IX:15 - jnaanayajnena chaa py anye yajanto maam upaasate ekatwena prithaktwena bahudhaa vishwatomukham
IX:16 - aham kratur aham yajnah swadhaa ham aham aushadham mantro ham aham evaa jyam aham agnir aham hutam
IX:15 - Others also, sacrificing with the wisdom-sacrifice, worship me, as the one without a second, diverse in many, and in the universal form.
IX:16 - But it is I who am the ritual, I the sacrifice, the offering to the ancestors, the healing herb, the mantra. I am the butter, the fire, and the offering.
There is not and need not be a uniform approach to the infinite hidden in all finite objects.
One can approach the infinite through any or all of the finite objects; but the object of our quest must be the infinite; the finite objects should not bedim or dazzle our vision, sidetrack our quest or thwart our endeavour.

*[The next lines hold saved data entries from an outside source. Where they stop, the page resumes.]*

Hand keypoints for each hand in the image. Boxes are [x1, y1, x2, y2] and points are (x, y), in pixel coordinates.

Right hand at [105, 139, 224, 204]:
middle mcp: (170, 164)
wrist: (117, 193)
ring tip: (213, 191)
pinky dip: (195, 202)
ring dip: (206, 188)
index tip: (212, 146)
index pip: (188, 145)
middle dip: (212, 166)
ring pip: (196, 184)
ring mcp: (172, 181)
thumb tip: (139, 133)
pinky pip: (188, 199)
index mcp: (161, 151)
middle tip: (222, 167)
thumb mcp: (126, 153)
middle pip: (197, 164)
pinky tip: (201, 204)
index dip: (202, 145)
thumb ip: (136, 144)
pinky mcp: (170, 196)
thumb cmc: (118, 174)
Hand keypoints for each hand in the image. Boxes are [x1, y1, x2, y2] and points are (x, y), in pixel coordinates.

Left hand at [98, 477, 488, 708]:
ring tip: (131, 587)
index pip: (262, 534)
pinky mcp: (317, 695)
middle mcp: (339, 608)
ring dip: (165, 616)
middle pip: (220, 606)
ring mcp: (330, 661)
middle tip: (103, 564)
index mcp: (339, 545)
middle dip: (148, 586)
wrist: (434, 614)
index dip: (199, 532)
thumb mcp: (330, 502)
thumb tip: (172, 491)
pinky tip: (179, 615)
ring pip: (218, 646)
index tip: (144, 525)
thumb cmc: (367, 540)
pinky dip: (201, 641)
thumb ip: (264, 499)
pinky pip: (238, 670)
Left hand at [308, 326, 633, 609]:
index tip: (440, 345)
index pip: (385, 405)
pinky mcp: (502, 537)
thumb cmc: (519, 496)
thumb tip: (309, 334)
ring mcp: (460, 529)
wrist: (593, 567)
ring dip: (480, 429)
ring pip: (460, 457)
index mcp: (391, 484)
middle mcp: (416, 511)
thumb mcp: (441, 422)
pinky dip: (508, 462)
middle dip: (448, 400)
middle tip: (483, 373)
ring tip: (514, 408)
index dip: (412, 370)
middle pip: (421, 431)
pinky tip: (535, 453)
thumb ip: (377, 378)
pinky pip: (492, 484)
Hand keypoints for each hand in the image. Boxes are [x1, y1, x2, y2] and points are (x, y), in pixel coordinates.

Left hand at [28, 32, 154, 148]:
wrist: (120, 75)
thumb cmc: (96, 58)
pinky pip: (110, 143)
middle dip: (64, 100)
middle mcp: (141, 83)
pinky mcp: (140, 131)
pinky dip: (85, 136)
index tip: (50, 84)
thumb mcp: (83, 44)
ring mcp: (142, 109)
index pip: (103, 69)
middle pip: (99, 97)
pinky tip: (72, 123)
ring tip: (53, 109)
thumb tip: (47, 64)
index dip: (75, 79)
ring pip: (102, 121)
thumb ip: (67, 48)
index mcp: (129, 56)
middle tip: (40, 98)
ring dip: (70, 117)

There are various yajna or ritualistic acts described and prescribed for seekers in the vedi.
Krsna introduces a new yajna here in the Bhagavad Gita.
It is the jnana-yajna, the wisdom-worship or sacrifice where the symbolism of the ritual is pierced and the truth realised and revealed.

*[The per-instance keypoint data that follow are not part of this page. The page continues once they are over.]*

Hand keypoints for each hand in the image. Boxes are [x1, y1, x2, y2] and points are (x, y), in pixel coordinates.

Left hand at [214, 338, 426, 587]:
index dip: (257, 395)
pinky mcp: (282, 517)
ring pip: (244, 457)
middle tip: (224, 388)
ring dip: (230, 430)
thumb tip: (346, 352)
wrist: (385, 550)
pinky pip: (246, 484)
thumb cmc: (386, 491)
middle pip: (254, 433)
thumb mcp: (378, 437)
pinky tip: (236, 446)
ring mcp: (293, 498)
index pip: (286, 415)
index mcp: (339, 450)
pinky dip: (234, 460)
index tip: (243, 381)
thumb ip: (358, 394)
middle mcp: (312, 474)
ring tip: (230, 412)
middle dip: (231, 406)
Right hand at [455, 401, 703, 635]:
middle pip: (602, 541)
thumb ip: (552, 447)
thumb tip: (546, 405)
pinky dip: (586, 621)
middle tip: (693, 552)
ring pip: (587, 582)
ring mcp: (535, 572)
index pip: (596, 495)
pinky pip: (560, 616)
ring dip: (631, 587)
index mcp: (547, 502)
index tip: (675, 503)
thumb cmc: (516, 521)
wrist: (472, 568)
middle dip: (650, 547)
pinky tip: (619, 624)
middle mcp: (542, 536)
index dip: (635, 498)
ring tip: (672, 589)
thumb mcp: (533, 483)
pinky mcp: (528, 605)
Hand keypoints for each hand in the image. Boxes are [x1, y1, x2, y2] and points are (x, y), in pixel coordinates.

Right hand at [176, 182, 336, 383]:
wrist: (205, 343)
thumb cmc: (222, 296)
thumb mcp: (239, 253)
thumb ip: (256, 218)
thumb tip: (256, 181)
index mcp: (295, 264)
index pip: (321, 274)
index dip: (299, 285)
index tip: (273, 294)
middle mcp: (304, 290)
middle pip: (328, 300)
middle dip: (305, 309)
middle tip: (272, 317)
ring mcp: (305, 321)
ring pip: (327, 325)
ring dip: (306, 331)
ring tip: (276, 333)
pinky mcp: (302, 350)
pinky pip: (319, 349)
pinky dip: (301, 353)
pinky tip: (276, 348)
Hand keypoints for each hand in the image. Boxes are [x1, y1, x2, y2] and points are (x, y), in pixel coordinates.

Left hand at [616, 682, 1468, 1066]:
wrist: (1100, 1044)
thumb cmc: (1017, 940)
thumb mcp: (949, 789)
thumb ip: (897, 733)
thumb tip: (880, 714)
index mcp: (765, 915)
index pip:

Based on this right understanding, all our actions can be and should be directed towards God who is 'faced in all directions' (i.e. omnipresent), who is one and who is manifold, neither limited by the one nor by the other.
He can be worshipped as one, as many, as distinct or as identical; for he is ultimately beyond all these.

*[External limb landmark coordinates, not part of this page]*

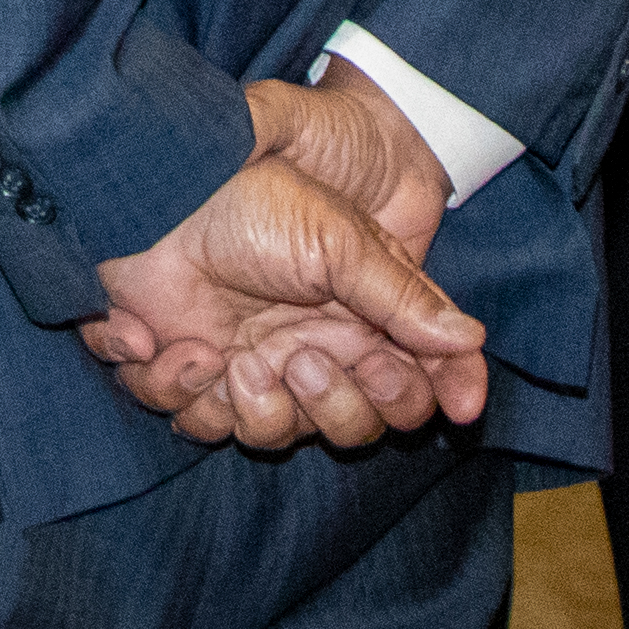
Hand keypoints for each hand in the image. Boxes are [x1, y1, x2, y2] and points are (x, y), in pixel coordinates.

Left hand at [81, 78, 485, 452]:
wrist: (159, 192)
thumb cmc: (254, 202)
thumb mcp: (339, 239)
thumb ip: (403, 295)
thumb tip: (470, 340)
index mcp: (359, 321)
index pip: (415, 384)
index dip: (426, 397)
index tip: (437, 399)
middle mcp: (313, 353)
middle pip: (355, 427)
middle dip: (333, 406)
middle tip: (298, 359)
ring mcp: (252, 368)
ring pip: (274, 436)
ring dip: (251, 407)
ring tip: (224, 357)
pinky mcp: (192, 374)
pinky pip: (196, 421)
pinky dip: (173, 386)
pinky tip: (165, 342)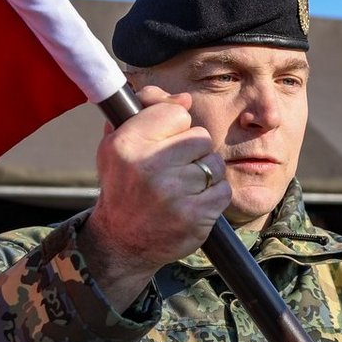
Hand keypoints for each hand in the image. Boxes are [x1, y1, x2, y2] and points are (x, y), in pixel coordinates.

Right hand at [80, 87, 230, 308]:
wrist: (121, 242)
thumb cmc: (123, 186)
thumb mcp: (118, 144)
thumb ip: (146, 111)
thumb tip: (185, 99)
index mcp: (127, 144)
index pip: (176, 113)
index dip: (174, 127)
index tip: (162, 143)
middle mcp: (150, 166)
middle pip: (200, 136)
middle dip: (192, 151)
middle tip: (174, 169)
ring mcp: (174, 193)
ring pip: (214, 163)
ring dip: (205, 174)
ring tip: (183, 187)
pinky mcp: (195, 216)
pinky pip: (223, 189)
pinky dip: (213, 195)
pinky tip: (193, 202)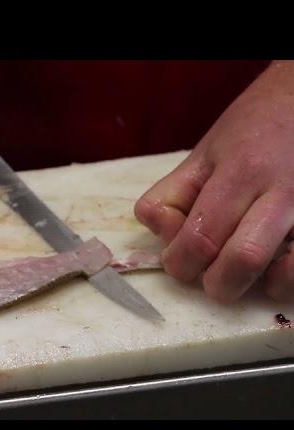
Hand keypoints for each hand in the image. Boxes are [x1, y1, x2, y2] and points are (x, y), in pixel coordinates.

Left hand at [135, 61, 293, 302]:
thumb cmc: (254, 128)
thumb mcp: (205, 152)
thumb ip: (174, 194)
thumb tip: (161, 234)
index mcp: (239, 173)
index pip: (198, 237)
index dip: (179, 262)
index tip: (178, 259)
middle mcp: (280, 192)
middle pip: (241, 260)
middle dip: (215, 283)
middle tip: (209, 275)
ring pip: (281, 275)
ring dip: (253, 286)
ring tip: (243, 275)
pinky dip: (285, 282)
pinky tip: (276, 270)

The path to the transcendental is everywhere and through all.
After all, is not God the seeker, the quest, the goal, the path and all?
That is what Krishna points out to us in the second verse above, using the symbolism with which the people of his time were familiar, the havan (fire worship).
When the spirit of sacrifice is thus fostered, our interdependence is seen.
One sacrifices to the other - the seed sacrificing itself gives rise to the tree, the tree sacrifices itself to produce the fruit (food).
Hence, there is an interconnectedness where we are all interwoven into the fabric of the world.
Once this comprehensive understanding is attained, the worldliness of the world vanishes, and the seeker of wisdom rests in God.
He experiences God in himself and in all.